## Belge bölümü:
▽

Bir kısım insan hoşuna gitmeyerek okumuş bile olsa, dil ile söylenene bir süre sonra kalp de alışıyor olmalı ki, milletimiz üzerinde oynanan onlarca oyuna rağmen hala bir arada ve millet olma bilinci ile diğer “Müslüman” ülkelere örnek ve umut teşkil ediyoruz!
Andımızın sözlerinde ki mana güzelliği derinliği bir yana, hep bir ağızdan uyum içerisinde disiplinle ne kadar çok yakışıyordu o temiz ağızlara…..
Faydası saymakla bitmez…
***
2000 li yıllar öncesinde öğrenciler arasında, sınıf ve gelir farklılığı ayrımını ortadan kaldıran tek tip önlüklerden beyaz yakalıklardan, liselerde forma ve takım elbise bütünlüğüne, öğretmenlerin giyim kuşamının saç sakal bıyık kravat fular disiplininin öğrenci üzerinde ki otoritesine kadar, o yıllara ait pek çok olumlu örnek sıralanabilir.

△

## Görev tanımı:
Yukarıdaki metnin son cümlesinde öğretmenlerin giyim kuşamına ilişkin disiplin kapsamında sayılan öğelerin hepsini metindeki sırasıyla yazın.

## Verilen bilgiler:
▽

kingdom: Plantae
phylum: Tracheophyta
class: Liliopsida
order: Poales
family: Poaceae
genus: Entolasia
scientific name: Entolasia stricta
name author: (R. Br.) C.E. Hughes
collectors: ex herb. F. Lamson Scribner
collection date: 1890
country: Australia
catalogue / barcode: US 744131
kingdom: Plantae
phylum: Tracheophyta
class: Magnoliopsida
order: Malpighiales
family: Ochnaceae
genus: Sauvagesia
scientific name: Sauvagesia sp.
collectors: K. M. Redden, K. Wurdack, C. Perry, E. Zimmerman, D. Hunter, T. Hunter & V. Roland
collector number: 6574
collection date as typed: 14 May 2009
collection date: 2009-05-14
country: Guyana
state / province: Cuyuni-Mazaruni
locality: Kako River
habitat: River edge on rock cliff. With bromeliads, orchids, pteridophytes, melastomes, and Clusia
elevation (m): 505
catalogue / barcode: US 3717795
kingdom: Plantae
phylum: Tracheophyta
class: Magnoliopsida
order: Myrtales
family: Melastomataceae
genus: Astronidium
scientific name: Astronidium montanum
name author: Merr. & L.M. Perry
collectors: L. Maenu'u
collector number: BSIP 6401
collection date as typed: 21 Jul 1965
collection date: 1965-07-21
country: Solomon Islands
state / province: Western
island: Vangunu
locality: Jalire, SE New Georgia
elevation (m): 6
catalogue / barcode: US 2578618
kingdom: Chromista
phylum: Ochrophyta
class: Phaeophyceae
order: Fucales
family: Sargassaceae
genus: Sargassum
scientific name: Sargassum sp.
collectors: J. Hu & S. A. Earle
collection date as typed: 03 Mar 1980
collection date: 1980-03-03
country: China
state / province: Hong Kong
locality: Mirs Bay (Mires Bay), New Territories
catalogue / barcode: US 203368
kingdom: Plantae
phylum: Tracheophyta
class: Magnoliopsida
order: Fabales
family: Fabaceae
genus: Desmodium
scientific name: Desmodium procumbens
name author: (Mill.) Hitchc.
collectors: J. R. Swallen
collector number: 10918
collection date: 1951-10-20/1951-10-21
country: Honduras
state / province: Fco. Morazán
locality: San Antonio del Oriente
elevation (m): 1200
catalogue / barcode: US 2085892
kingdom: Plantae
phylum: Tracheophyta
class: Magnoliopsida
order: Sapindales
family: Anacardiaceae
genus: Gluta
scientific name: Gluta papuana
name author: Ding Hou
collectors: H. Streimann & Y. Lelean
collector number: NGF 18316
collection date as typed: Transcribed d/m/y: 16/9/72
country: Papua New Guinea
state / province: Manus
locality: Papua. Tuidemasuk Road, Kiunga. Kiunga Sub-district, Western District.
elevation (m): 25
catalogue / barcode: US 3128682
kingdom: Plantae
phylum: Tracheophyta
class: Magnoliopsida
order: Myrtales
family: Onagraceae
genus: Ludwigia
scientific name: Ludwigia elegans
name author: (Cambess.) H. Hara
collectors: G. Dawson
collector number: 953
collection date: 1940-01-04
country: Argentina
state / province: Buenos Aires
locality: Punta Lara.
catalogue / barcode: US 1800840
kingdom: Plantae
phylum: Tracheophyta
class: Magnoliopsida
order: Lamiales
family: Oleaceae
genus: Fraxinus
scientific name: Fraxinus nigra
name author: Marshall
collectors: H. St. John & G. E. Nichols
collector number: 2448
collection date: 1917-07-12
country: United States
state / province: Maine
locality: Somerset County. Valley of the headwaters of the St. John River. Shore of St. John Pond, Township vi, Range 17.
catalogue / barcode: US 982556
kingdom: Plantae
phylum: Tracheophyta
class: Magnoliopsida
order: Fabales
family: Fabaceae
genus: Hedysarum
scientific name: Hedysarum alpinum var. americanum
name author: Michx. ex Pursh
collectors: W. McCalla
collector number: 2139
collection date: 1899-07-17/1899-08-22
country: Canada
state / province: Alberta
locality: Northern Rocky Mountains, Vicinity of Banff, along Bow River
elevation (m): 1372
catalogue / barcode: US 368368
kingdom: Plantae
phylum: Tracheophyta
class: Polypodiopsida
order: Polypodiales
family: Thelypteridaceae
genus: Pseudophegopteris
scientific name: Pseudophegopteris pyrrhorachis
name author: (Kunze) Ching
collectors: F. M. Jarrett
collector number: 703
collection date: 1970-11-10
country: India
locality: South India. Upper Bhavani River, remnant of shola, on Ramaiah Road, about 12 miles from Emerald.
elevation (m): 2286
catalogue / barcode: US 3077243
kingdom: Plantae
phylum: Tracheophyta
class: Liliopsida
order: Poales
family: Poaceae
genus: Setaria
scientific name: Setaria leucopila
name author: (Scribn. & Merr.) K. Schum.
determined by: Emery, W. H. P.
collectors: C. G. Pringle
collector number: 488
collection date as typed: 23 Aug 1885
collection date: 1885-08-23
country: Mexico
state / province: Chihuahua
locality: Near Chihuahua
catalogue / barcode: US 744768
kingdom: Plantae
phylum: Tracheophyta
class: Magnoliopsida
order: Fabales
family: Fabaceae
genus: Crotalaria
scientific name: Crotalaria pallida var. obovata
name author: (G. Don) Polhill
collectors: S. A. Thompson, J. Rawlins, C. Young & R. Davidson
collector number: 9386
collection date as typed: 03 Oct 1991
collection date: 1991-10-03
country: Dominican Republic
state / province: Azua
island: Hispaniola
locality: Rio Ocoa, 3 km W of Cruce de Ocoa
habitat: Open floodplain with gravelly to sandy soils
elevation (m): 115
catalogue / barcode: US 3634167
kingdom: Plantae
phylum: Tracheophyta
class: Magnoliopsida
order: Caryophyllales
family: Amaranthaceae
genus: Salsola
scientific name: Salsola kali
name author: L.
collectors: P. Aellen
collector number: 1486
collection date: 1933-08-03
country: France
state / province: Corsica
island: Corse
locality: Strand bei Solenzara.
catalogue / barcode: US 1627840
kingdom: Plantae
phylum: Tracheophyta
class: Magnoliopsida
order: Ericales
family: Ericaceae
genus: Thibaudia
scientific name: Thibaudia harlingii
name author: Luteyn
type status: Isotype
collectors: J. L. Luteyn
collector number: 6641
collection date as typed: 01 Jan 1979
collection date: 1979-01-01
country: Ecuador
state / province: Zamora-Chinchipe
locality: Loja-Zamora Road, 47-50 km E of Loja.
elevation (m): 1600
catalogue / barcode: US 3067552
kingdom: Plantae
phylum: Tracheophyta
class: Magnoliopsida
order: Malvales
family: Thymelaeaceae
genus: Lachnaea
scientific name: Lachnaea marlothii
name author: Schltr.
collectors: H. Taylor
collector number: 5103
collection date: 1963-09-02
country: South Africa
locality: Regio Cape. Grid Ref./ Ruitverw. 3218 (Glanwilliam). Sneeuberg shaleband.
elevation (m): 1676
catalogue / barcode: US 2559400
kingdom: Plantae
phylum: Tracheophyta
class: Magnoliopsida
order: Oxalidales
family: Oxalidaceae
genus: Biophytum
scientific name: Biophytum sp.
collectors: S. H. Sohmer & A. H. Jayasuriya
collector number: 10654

△

## Çözülmüş alıştırma:
Metinde öğretmenlerin giyim kuşam disiplini kapsamında sayılan öğeler saç, sakal, bıyık, kravat ve fulardır.